§ AIM OF THE TASK: Return the lines below that contain the word "atmosphere".

§ DATA EXTRACTS:
--------

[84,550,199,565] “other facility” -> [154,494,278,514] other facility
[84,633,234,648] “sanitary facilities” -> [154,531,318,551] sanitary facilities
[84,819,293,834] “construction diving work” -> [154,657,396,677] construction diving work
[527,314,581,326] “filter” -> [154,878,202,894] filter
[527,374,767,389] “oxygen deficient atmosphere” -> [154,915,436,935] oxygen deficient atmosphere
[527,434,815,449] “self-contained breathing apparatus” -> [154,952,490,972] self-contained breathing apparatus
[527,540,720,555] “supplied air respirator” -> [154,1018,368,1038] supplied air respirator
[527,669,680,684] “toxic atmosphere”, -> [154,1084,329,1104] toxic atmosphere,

--------

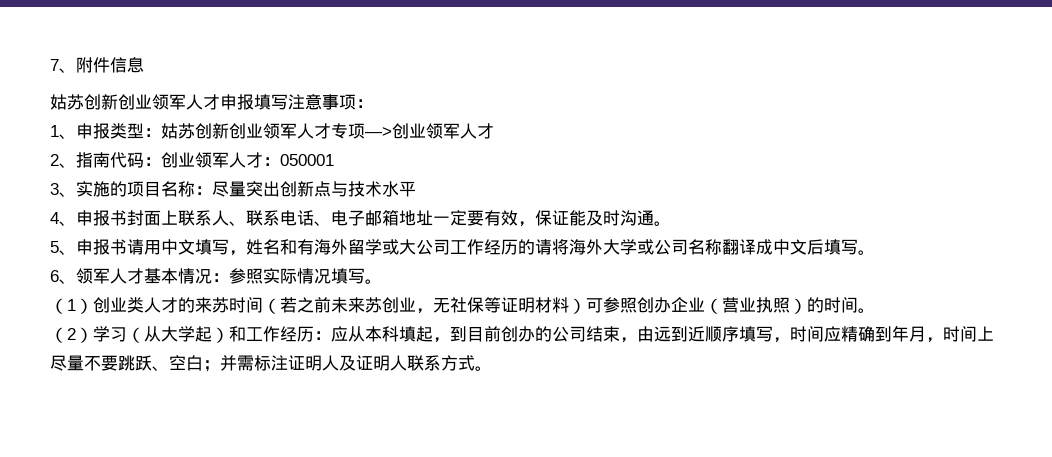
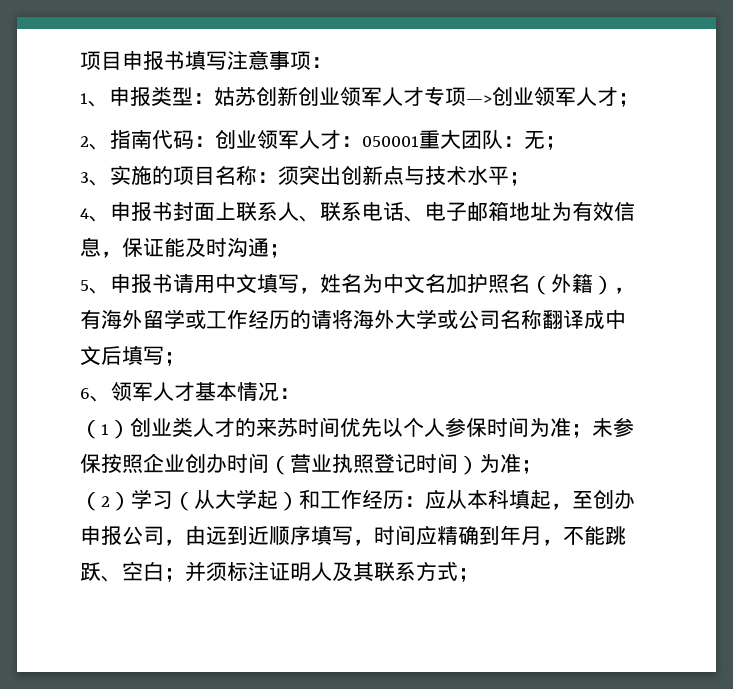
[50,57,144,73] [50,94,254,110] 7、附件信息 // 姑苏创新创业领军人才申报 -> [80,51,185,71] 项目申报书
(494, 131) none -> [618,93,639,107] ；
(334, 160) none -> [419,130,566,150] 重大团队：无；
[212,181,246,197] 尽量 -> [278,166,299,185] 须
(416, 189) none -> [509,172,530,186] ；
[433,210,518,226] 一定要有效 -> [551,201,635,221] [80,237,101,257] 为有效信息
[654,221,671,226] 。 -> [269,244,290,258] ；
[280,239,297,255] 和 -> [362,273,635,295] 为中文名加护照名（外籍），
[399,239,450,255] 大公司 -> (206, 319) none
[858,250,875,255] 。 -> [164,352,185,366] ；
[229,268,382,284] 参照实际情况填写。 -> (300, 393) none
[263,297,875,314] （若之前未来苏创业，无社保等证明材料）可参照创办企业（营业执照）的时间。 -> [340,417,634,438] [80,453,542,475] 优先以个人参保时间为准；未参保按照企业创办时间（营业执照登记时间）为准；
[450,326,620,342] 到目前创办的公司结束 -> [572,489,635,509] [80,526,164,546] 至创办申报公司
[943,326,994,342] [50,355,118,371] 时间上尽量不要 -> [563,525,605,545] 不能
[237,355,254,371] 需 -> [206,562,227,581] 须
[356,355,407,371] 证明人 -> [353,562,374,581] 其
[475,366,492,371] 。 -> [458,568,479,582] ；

--------

§ SOLVED PROBLEM:
[527,374,767,389] “oxygen deficient atmosphere” -> [154,915,436,935] oxygen deficient atmosphere
[527,669,680,684] “toxic atmosphere”, -> [154,1084,329,1104] toxic atmosphere,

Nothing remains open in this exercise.